┌──

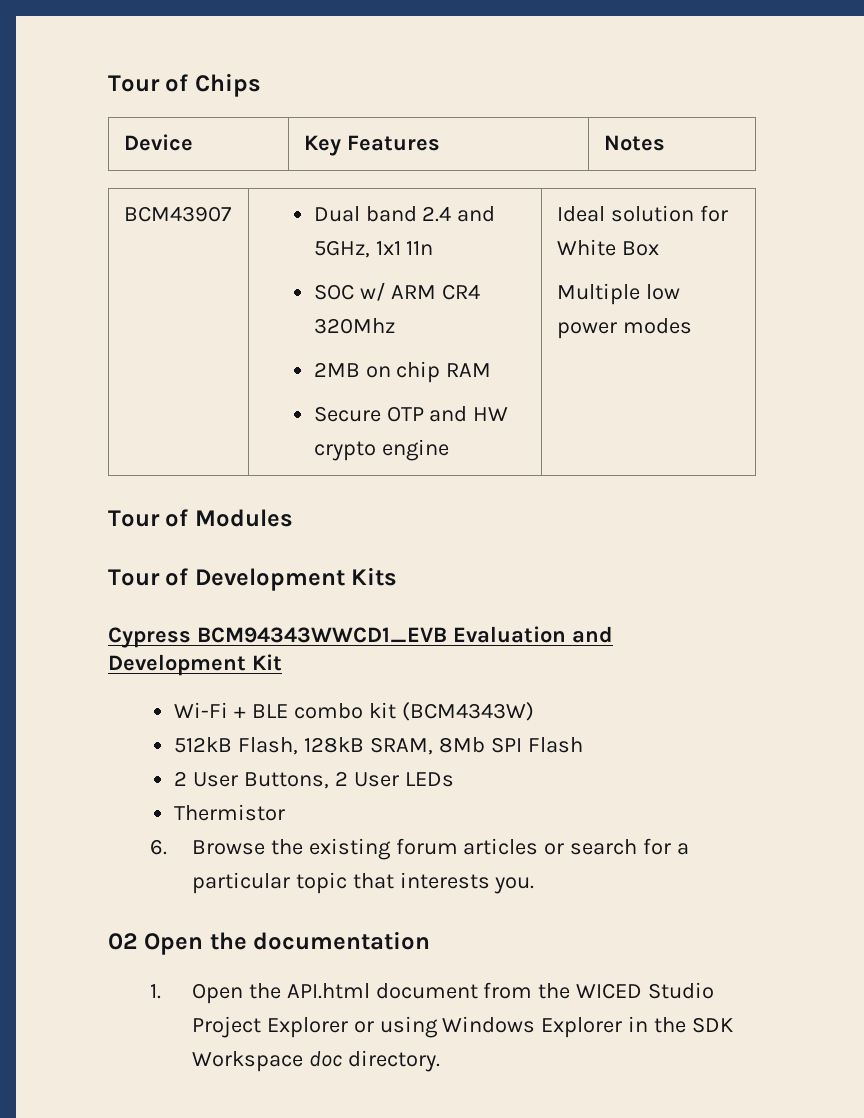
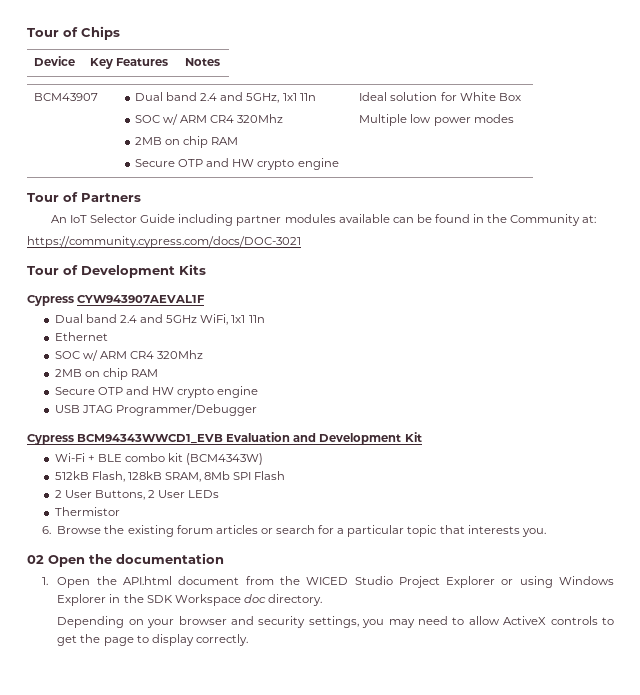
[194,509,293,527] [108,567,398,591] Modules // Tour of Development Kits -> [81,193,141,202] [50,214,597,226] [27,236,301,248] [27,264,206,278] [27,295,206,306] [54,314,265,325] [54,332,108,341] [54,350,204,361] [54,368,159,380] [54,386,259,398] [54,404,258,416] Partners // An IoT Selector Guide including partner modules available can be found in the Community at: // https://community.cypress.com/docs/DOC-3021 // Tour of Development Kits // Cypress CYW943907AEVAL1F // Dual band 2.4 and 5GHz WiFi, 1x1 11n // Ethernet // SOC w/ ARM CR4 320Mhz // 2MB on chip RAM // Secure OTP and HW crypto engine // USB JTAG Programmer/Debugger
(440, 1061) none -> [57,616,614,628] [57,634,248,646] // Depending on your browser and security settings, you may need to allow ActiveX controls to get the page to display correctly.

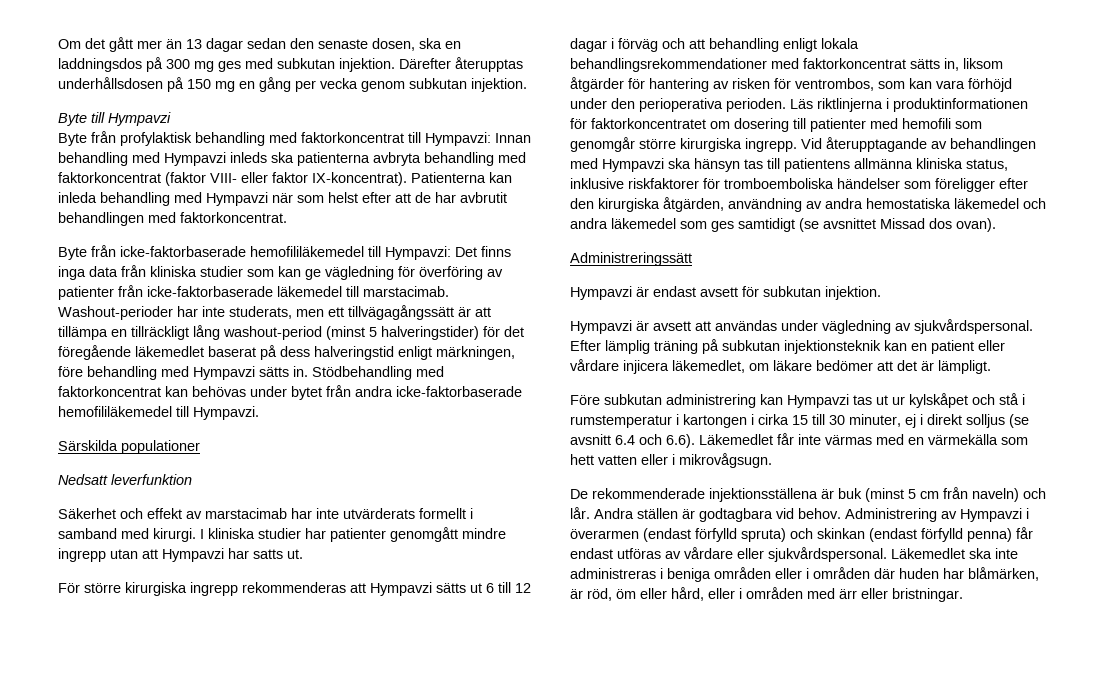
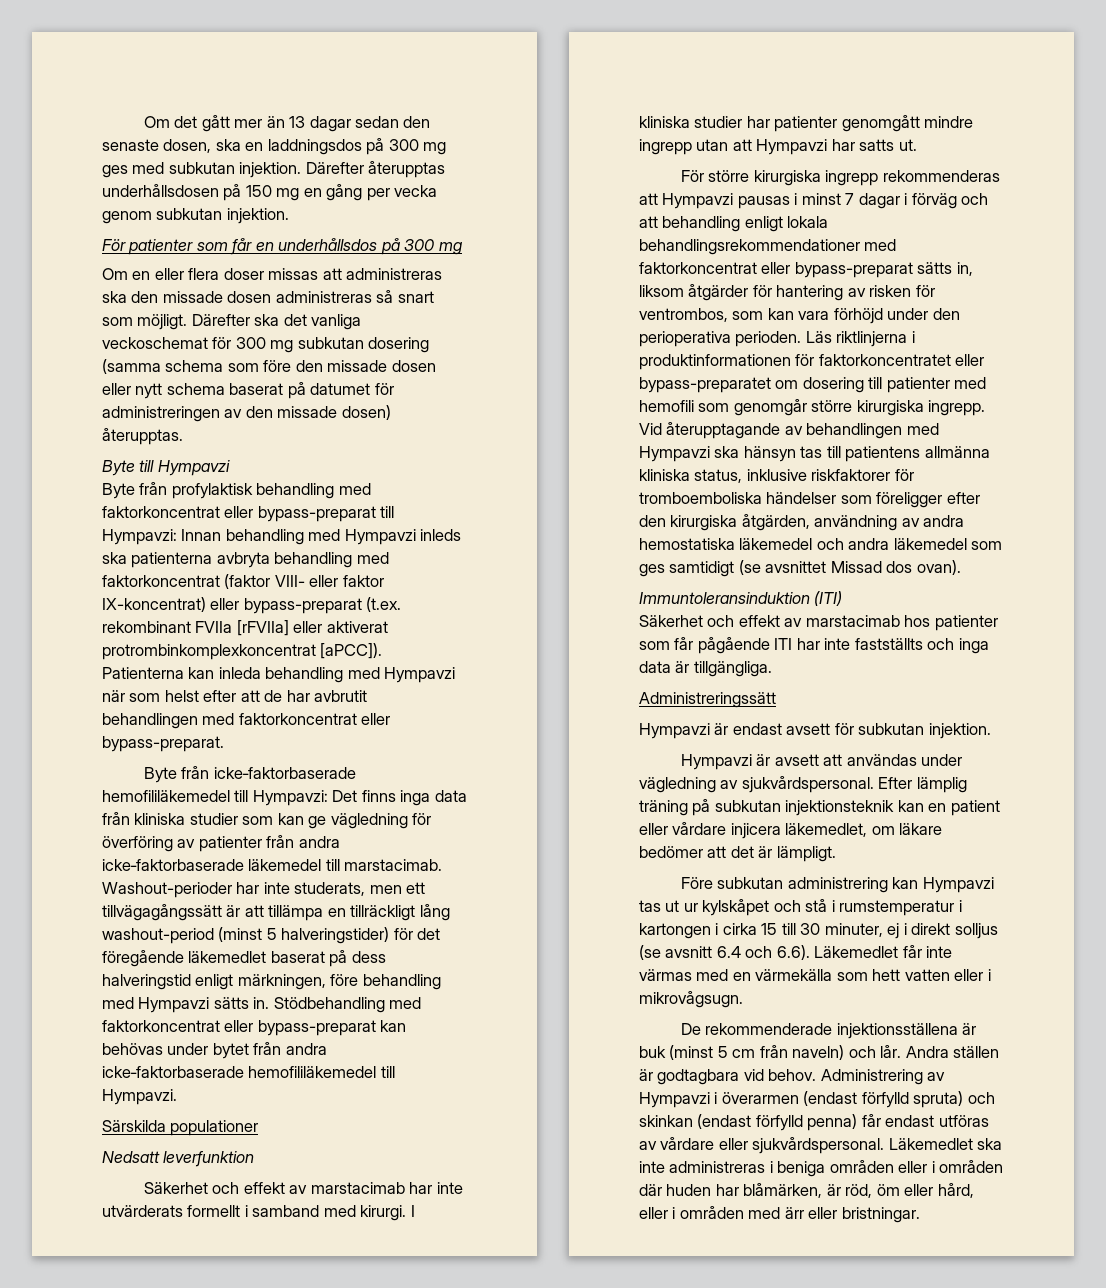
(527, 85) none -> [102,238,462,255] [102,268,443,280] [102,290,434,303] [102,314,362,330] [102,337,430,353] [102,359,436,374] [102,382,394,399] [102,405,391,422] [102,428,183,445] // För patienter som får en underhållsdos på 300 mg // Om en eller flera doser missas att administreras ska den missade dosen administreras så snart som möjligt. Därefter ska det vanliga veckoschemat för 300 mg subkutan dosering (samma schema som före den missade dosen eller nytt schema baserat på datumet för administreringen av den missade dosen) återupptas.
(404, 137) none -> [224,506,376,522] eller bypass-preparat
[312,172,407,186] IX-koncentrat). -> [102,597,402,614] [102,620,388,636] [102,643,383,660] IX-koncentrat) eller bypass-preparat (t.ex. rekombinant FVIIa [rFVIIa] eller aktiverat protrombinkomplexkoncentrat [aPCC]).
[180,212,287,223] faktorkoncentrat. -> [238,713,391,725] [102,736,224,752] faktorkoncentrat eller bypass-preparat.
(143, 291) none -> [298,836,340,848] andra
(161, 391) none -> [224,1020,376,1036] eller bypass-preparat
[436,582,531,593] sätts ut 6 till 12 -> [737,193,855,209] pausas i minst 7
(906, 63) none -> [761,262,913,278] eller bypass-preparat
(706, 123) none -> [955,354,985,366] [639,377,771,393] eller bypass-preparatet
(996, 225) none -> [639,591,843,606] [639,615,998,631] [639,637,989,654] [639,661,772,677] // Immuntoleransinduktion (ITI) // Säkerhet och effekt av marstacimab hos patienter som får pågående ITI har inte fastställts och inga data är tillgängliga.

└──

Your objective
Each line from the one containing "[436,582,531,593] sätts ut" down to the last line of the material above is to be transcribed exactly, with nothing else included.

Written response
[436,582,531,593] sätts ut 6 till 12 -> [737,193,855,209] pausas i minst 7
(906, 63) none -> [761,262,913,278] eller bypass-preparat
(706, 123) none -> [955,354,985,366] [639,377,771,393] eller bypass-preparatet
(996, 225) none -> [639,591,843,606] [639,615,998,631] [639,637,989,654] [639,661,772,677] // Immuntoleransinduktion (ITI) // Säkerhet och effekt av marstacimab hos patienter som får pågående ITI har inte fastställts och inga data är tillgängliga.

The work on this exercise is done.